A verbatim copy of all the data is required, minus any images.

(Extracted information)

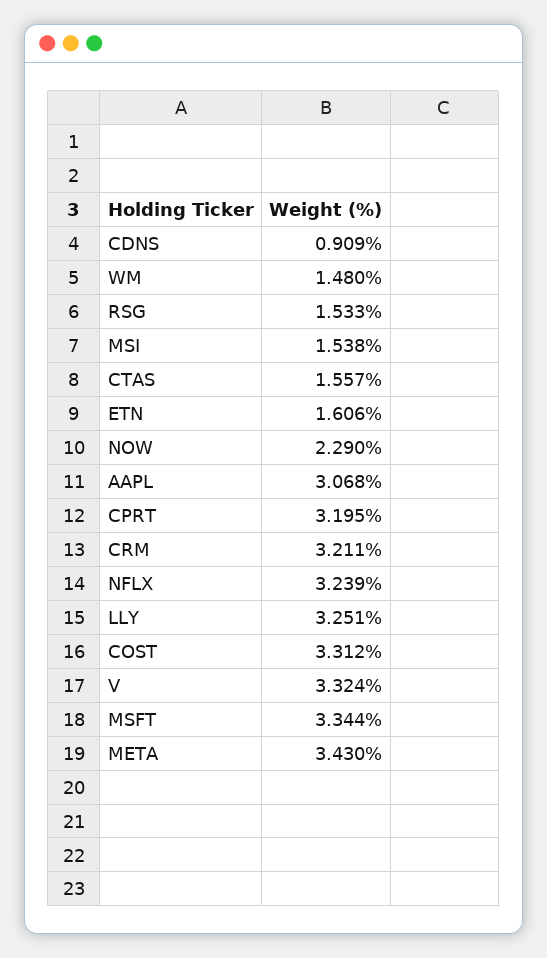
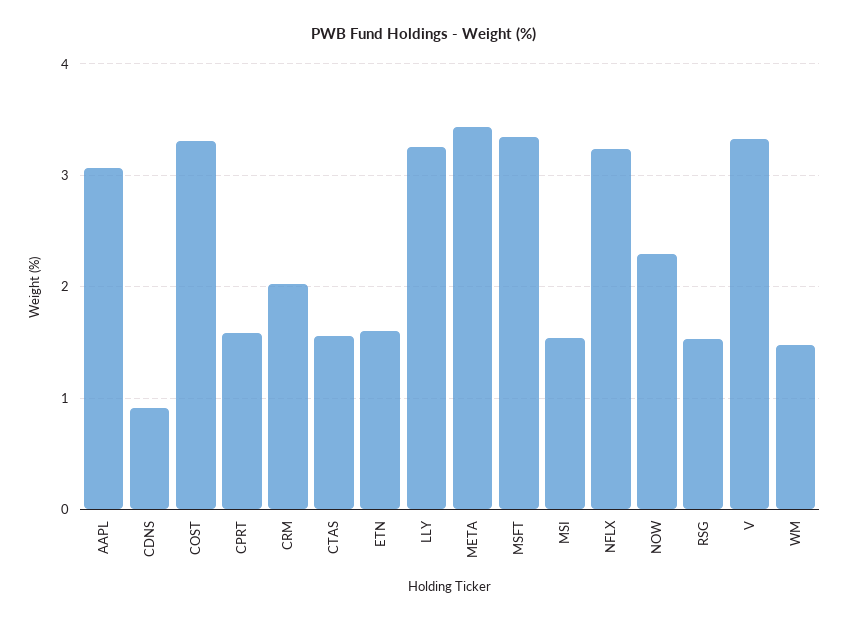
  {
    "CDNS": 0.909,
    "WM": 1.48,
    "RSG": 1.533,
    "MSI": 1.538,
    "CTAS": 1.557,
    "ETN": 1.606,
    "NOW": 2.29,
    "AAPL": 3.068,
-   "CPRT": 3.195,
+   "CPRT": 1.6,
-   "CRM": 3.211,
+   "CRM": 2,
    "NFLX": 3.239,
    "LLY": 3.251,
    "COST": 3.312,
    "V": 3.324,
    "MSFT": 3.344,
    "META": 3.43
  }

(End Extracted information)

◆ Expected answer:
  {
    "CDNS": 0.909,
    "WM": 1.48,
    "RSG": 1.533,
    "MSI": 1.538,
    "CTAS": 1.557,
    "ETN": 1.606,
    "NOW": 2.29,
    "AAPL": 3.068,
-   "CPRT": 3.195,
+   "CPRT": 1.6,
-   "CRM": 3.211,
+   "CRM": 2,
    "NFLX": 3.239,
    "LLY": 3.251,
    "COST": 3.312,
    "V": 3.324,
    "MSFT": 3.344,
    "META": 3.43
  }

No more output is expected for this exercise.